The audio is generated, and a confirmation message is displayed. Nice and simple. Similar to the ‘standard’ Text-to-Speech functionality, the Step now has an Audio icon on the right of the Step bar, and you can click on this to play the audio. The project is also automatically converted into an ‘Audio project’, which means that you can edit this via the Audio Editor if you need to do so. (In my testing you need to exit from the simulation project and then open it up again, to get the Audio menu to appear, but this may be an ‘early release feature’).

However, there is one large caveat with Google Cloud Text-to-Speech. It will always take the Bubble Text (and from the Demo mode, as this is the only mode that audio is played back), and will completely ignore any text that you may enter via a Text-to-Speech Override macro.
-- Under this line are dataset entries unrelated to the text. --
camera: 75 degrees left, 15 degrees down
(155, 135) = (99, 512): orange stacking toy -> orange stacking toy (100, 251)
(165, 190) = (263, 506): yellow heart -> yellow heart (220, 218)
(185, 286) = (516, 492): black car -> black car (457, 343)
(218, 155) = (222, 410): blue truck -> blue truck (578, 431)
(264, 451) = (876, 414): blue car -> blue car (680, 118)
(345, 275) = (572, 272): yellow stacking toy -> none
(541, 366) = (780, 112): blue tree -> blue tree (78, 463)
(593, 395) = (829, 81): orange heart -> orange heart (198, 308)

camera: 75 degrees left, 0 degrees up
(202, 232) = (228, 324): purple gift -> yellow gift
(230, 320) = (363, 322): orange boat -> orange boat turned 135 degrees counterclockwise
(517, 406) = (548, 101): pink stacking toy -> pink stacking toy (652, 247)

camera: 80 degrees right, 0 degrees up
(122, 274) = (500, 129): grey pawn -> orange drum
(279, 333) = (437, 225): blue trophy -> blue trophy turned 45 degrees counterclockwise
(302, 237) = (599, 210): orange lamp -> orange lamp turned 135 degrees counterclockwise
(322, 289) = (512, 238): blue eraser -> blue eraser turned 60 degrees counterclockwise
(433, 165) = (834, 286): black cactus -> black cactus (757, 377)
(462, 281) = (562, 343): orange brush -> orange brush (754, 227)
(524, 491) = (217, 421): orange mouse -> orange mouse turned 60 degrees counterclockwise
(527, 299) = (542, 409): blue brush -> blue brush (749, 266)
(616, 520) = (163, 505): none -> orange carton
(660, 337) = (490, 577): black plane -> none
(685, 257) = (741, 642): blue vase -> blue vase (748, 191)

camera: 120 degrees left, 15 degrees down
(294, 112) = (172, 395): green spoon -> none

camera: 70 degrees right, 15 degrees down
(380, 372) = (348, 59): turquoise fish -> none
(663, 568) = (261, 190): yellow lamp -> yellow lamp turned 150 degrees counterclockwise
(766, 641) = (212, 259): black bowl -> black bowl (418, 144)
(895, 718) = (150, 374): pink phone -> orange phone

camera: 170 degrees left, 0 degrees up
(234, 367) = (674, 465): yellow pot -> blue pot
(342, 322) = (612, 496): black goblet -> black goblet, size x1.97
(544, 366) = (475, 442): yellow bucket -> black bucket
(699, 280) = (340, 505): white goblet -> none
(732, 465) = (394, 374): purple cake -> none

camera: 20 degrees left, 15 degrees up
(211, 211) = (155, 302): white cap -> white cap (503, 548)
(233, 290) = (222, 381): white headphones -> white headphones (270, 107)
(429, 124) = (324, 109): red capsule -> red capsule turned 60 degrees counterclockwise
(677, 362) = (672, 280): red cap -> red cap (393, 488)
If you’re in the habit of providing your own Step-level audio as an alternative to a straight reading of each Bubble text in turn, you may not like this limitation.

So how does it sound? Below I’ve included three sample files (which only seem to show in Chrome – sorry.). These were all created from within an Enable Now project, and I used exactly the same text in each of them to make comparison easier (I don’t know why the Microsoft one is a second shorter…)

Microsoft Anna
Google Cloud Standard Female C
Google Cloud WaveNet Female C

All of the above examples are in ‘American English’ (US-EN). This is because the project itself uses this language, and there is no option to change the language at Text-to-Speech creation time (see the dialog box above). This is probably a sensible design decision, but I did discover, when playing around with the demo box on the Google Text-to-Speech site that if you leave the text in English, but change the ‘conversion language’ to something else, the result is English speech but with a foreign accent! And for some reason, I find training content read to me in English with a strong French accent to be much more pleasurable 😉 .

There are a couple of other small oddities that I have noticed. For example, if you generate Google Cloud text-to-Speech for a Step, and then decide to go back to Windows Text-to-Speech, using the ‘old’ Generate Text-to-Speech won’t work and the Google audio is retained. You need to first delete the Google Audio, and then generate Windows Text-to-Speech. But most users are likely to use one method or the other, so this probably really isn’t that much of an issue. These kinds of ‘limitations’ are often teething problems, and SAP seem to be doing a good job of ironing them out over time.

So, that’s Text-to-Speech using the Google Cloud service, available in the Enable Now 1902 release. I’m sure you’ll agree that there is a marked difference between the Microsoft-generated voice and even the Google Cloud ‘Standard’ voice, and at the current pricing structure, this seems like a no-brainer. The Google WaveNet voice is another significant step-up, but at 4x the price of the Standard voice, it’s more of a judgment call. That said, it is certainly cheaper (and easier) than using live ‘voice talent’ and maintenance is simplified (you don’t need to find the same person) so maybe it’s not that hard to justify.

Caveat:
The above was based on a release preview, and things may change slightly (like fixing “takes” to “Steps” in the dialog box, or maybe taking into account override text) by the official release.